■ Assignment ■
All of the data below should be printed again exactly, pictures excluded.

■ Given data ■
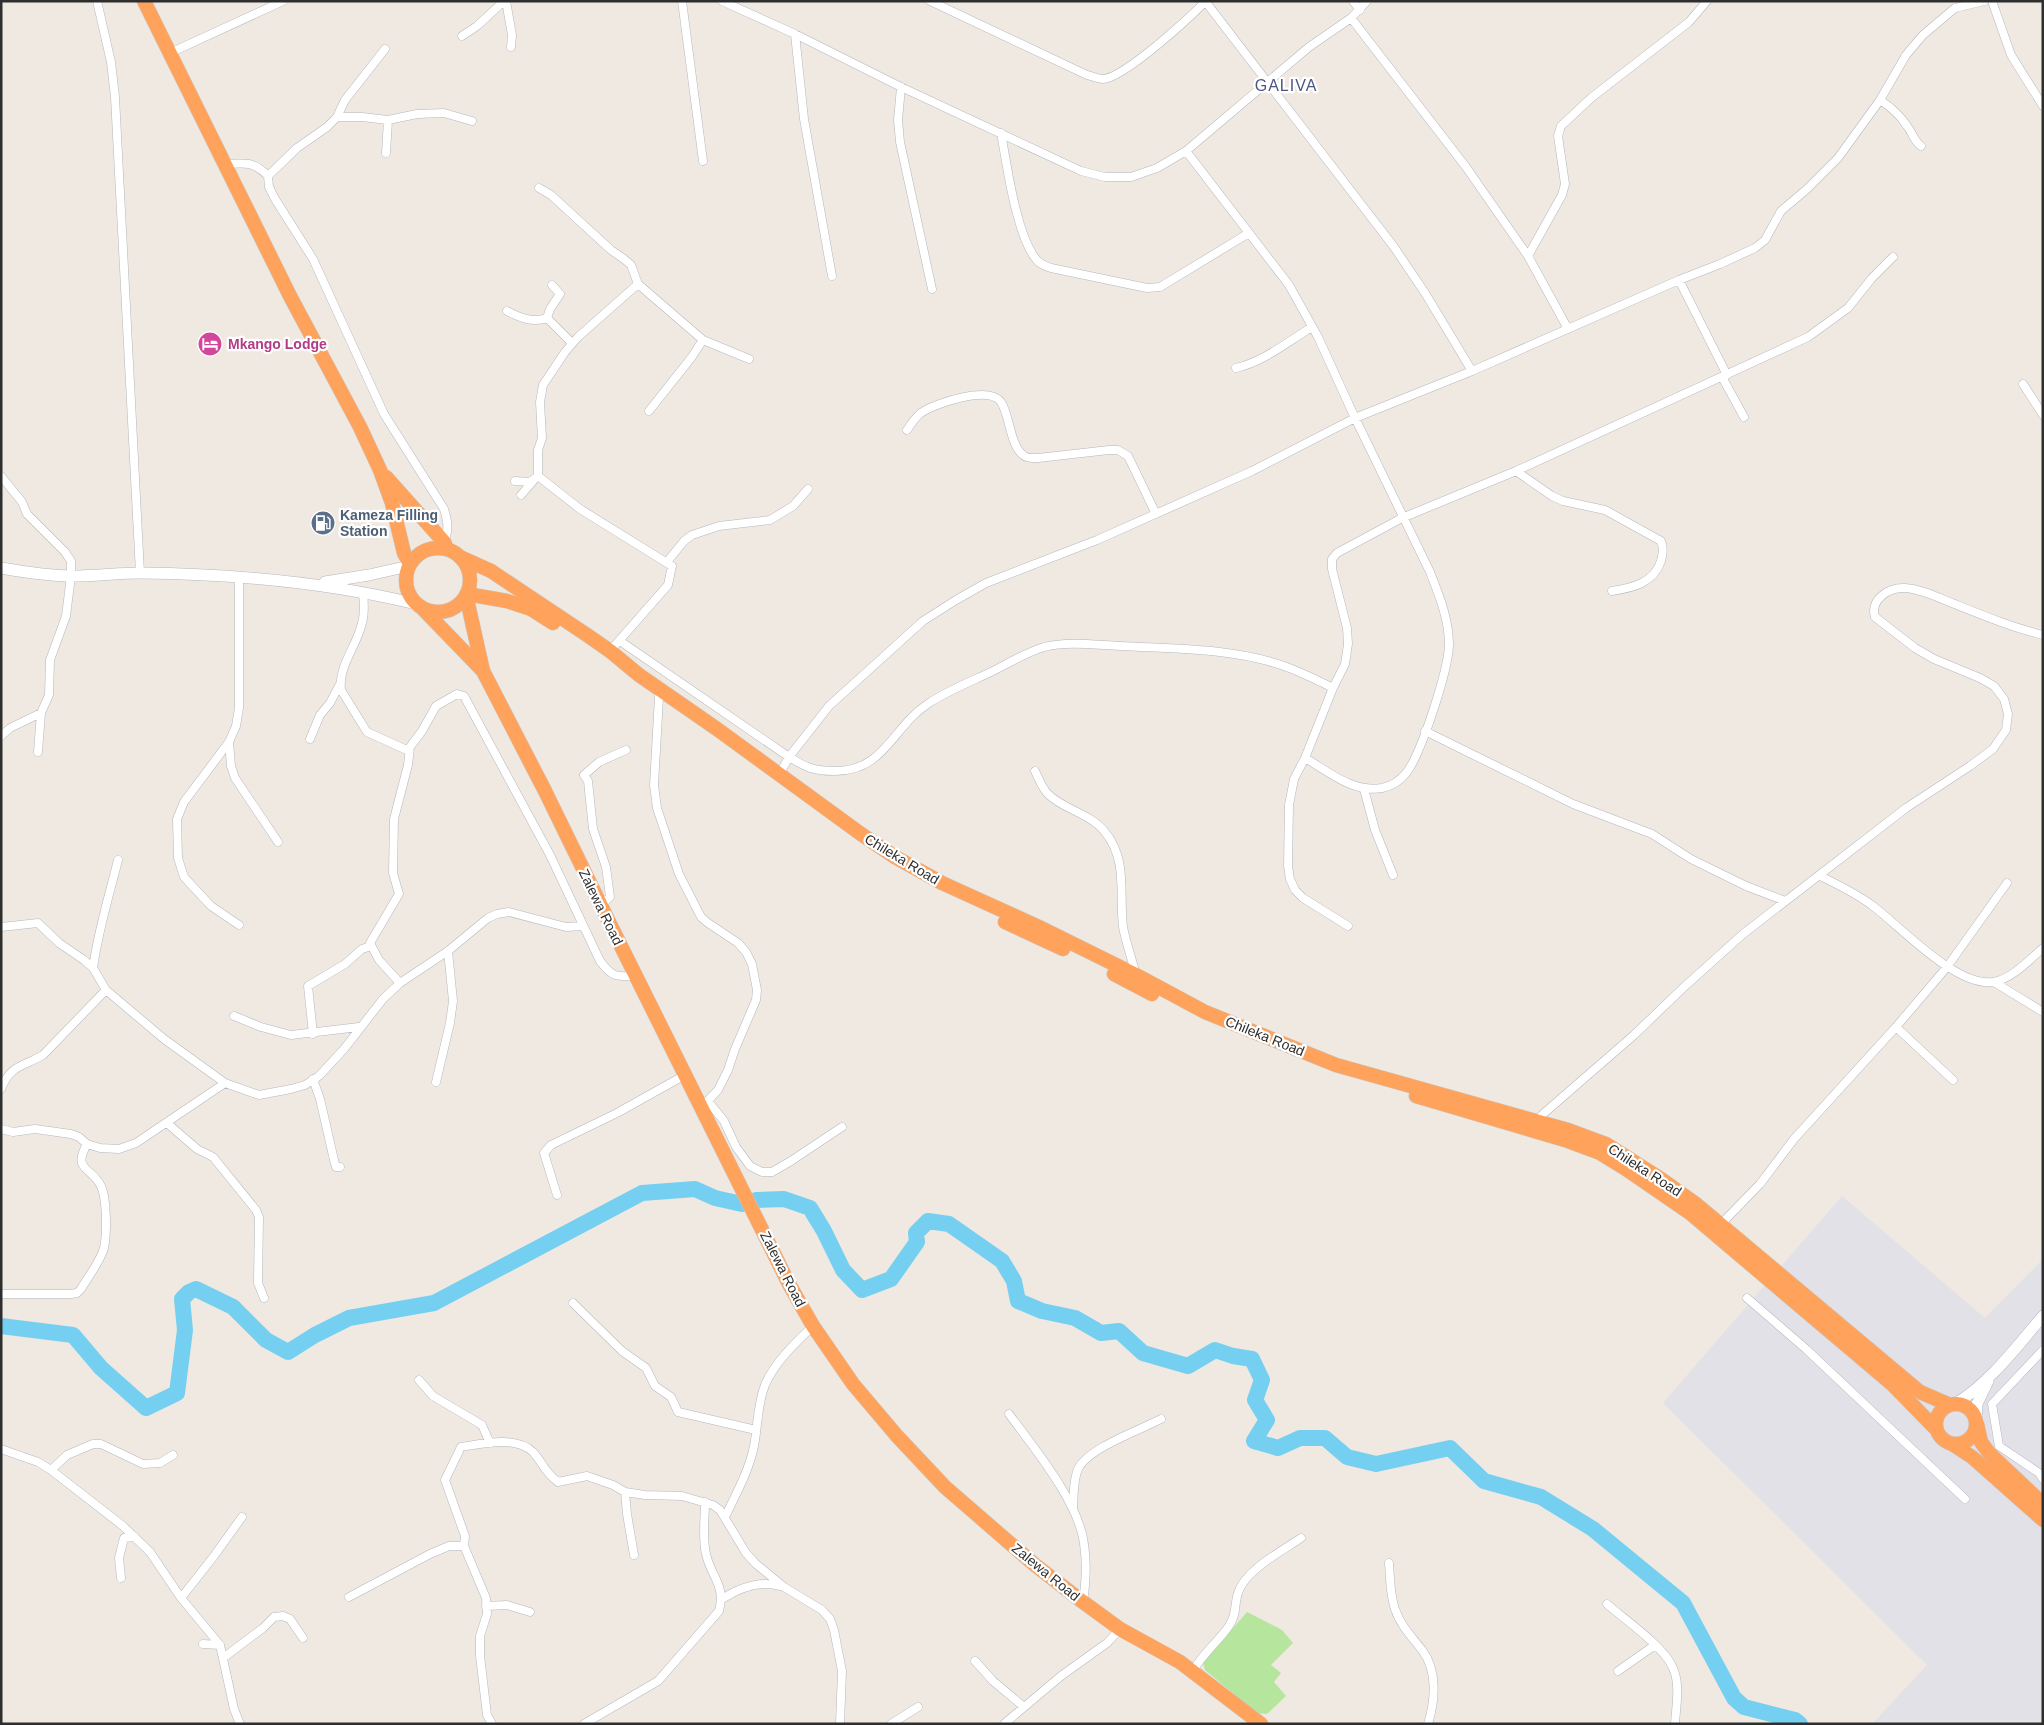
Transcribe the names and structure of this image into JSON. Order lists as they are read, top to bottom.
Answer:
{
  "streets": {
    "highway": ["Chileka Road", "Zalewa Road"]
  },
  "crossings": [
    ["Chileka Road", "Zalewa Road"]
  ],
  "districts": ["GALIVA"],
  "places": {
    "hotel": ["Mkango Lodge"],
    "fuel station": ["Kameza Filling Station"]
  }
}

■ Output below ■
Transcribe the names and structure of this image into JSON. Order lists as they are read, top to bottom.
Answer:
{
  "streets": {
    "highway": ["Chileka Road", "Zalewa Road"]
  },
  "crossings": [
    ["Chileka Road", "Zalewa Road"]
  ],
  "districts": ["GALIVA"],
  "places": {
    "hotel": ["Mkango Lodge"],
    "fuel station": ["Kameza Filling Station"]
  }
}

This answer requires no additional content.